DATA FOR ANALYSIS
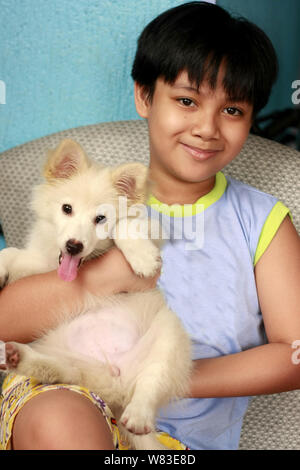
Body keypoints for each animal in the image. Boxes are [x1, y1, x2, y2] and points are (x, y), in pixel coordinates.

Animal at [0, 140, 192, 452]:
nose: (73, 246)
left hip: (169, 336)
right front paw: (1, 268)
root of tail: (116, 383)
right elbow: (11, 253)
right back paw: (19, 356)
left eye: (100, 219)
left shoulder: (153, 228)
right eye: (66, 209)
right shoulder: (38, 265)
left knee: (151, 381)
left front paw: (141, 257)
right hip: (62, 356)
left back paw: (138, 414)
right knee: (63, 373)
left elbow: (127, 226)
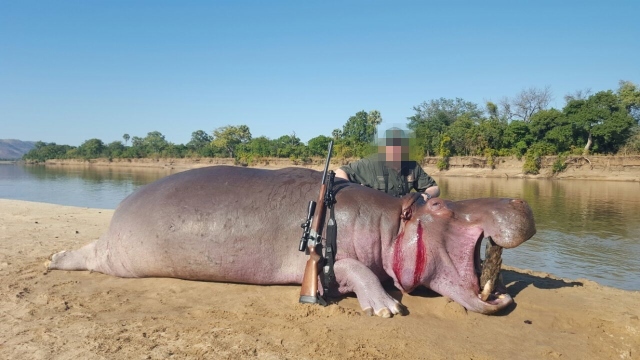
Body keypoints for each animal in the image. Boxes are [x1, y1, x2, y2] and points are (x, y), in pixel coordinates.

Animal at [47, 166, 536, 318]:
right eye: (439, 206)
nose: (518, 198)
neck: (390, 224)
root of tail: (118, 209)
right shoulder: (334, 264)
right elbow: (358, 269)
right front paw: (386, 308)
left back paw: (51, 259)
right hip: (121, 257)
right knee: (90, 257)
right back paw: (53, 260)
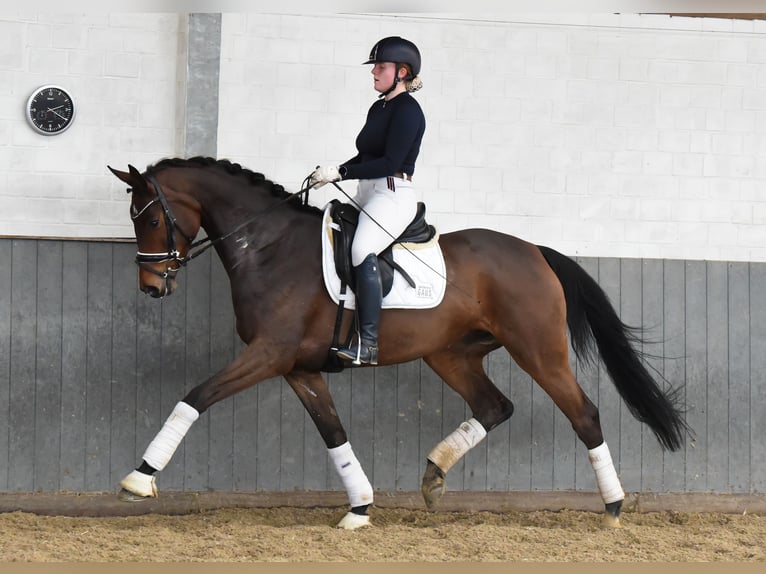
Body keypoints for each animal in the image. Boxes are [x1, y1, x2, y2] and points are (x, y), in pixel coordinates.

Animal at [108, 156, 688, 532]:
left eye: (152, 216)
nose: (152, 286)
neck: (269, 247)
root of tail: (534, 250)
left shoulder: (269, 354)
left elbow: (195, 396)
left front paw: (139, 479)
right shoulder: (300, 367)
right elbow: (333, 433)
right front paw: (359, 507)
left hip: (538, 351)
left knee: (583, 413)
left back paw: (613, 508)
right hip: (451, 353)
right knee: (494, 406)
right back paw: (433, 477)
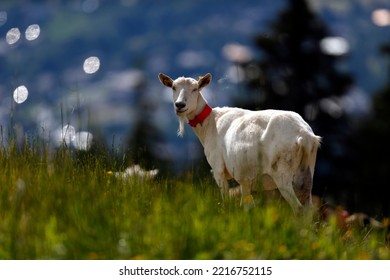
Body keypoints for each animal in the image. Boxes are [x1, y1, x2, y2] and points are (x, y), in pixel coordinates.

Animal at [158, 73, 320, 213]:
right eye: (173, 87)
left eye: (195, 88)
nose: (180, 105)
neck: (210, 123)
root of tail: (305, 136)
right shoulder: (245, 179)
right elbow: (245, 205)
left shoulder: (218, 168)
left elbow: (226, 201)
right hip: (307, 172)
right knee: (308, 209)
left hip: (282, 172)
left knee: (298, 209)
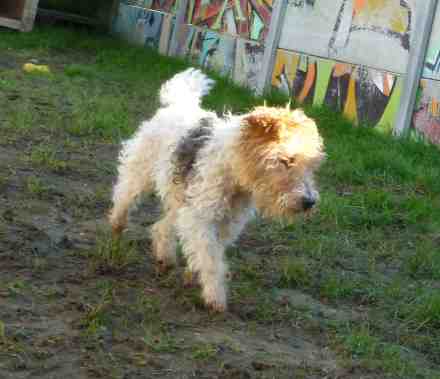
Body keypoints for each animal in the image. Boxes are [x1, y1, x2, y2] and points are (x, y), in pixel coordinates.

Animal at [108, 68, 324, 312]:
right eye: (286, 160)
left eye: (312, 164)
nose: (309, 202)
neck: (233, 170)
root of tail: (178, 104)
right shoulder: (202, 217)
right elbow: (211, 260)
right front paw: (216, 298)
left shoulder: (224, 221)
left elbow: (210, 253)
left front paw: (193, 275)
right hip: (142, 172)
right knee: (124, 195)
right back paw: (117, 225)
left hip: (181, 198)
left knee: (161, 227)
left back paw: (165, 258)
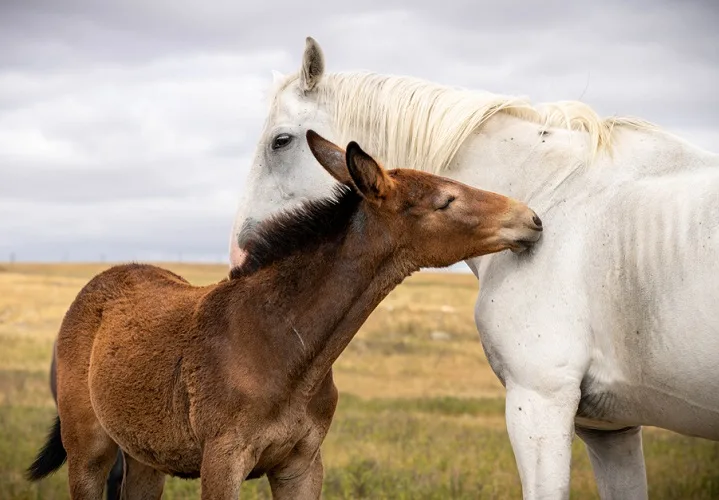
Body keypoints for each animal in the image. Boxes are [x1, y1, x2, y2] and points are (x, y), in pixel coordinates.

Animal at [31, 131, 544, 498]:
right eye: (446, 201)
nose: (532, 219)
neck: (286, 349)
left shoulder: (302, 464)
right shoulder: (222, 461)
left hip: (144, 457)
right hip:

ACTIVITY
Repeat, exactly and in full, every entry in the data, but not the pictures.

YOUR SOLUTION
Body keypoints for each animal in the image. Boxes are [x1, y1, x2, y2] and points are (x, y), in pixel coordinates.

Animal at [0, 140, 192, 452]:
nose: (73, 246)
left hip: (169, 336)
right front paw: (1, 268)
root of tail: (116, 383)
right elbow: (11, 253)
right back paw: (19, 356)
left eye: (100, 219)
left shoulder: (153, 228)
right eye: (66, 209)
right shoulder: (38, 265)
left knee: (151, 381)
left front paw: (141, 257)
right hip: (62, 356)
left back paw: (138, 414)
right knee: (63, 373)
left elbow: (127, 226)
Body keypoints for each animal in the image. Boxes are [x1, y1, x2, y2] and points are (x, y), in pixel coordinates.

Animal at [47, 166, 536, 318]:
right eye: (439, 206)
nose: (518, 198)
neck: (390, 224)
root of tail: (118, 209)
right shoulder: (334, 264)
right elbow: (358, 269)
right front paw: (386, 308)
left back paw: (51, 259)
right hip: (121, 257)
right knee: (90, 257)
right back paw: (53, 260)
Body keypoints for each animal in the image. Boxes are [x1, y1, x2, y2] and points are (x, y), in pixel coordinates.

Animal at [108, 156, 688, 532]:
left eye: (152, 216)
nose: (152, 286)
neck: (269, 247)
root of tail: (534, 250)
left shoulder: (269, 354)
left elbow: (195, 396)
left front paw: (139, 479)
right shoulder: (300, 367)
right elbow: (333, 433)
right front paw: (359, 507)
left hip: (538, 351)
left knee: (583, 413)
left back paw: (613, 508)
right hip: (451, 353)
right knee: (494, 406)
right back paw: (433, 477)
Body keypoints for each animal in the image. Boxes are [x1, y1, x2, y2] and points are (x, y), in pixel coordinates.

Animal at [158, 73, 320, 213]:
right eye: (173, 87)
left eye: (195, 88)
nose: (180, 105)
neck: (210, 123)
root of tail: (305, 136)
right shoulder: (245, 179)
right elbow: (245, 205)
left shoulder: (218, 168)
left elbow: (226, 201)
right hip: (307, 172)
right knee: (308, 209)
left hip: (282, 172)
left knee: (298, 209)
Body keypoints for each animal in the image. Boxes are [x1, y1, x2, y2] and points are (x, y), in pixel coordinates.

Animal at [108, 68, 324, 312]:
right eye: (286, 160)
left eye: (312, 164)
nose: (309, 202)
neck: (233, 170)
root of tail: (178, 104)
right shoulder: (202, 217)
right elbow: (211, 260)
right front paw: (216, 298)
left shoulder: (224, 221)
left elbow: (210, 253)
left front paw: (193, 275)
right hip: (142, 172)
right knee: (124, 195)
right back paw: (117, 225)
left hip: (181, 198)
left knee: (161, 227)
left back paw: (165, 258)
Body keypoints for each animal in the image. Boxes are [x1, y1, x2, y2] and points are (x, y), in pixel coordinates.

Animal at [31, 131, 544, 498]:
right eye: (446, 201)
nose: (532, 219)
neck: (286, 349)
left shoulder: (302, 464)
right shoulder: (222, 461)
left hip: (144, 457)
right hip:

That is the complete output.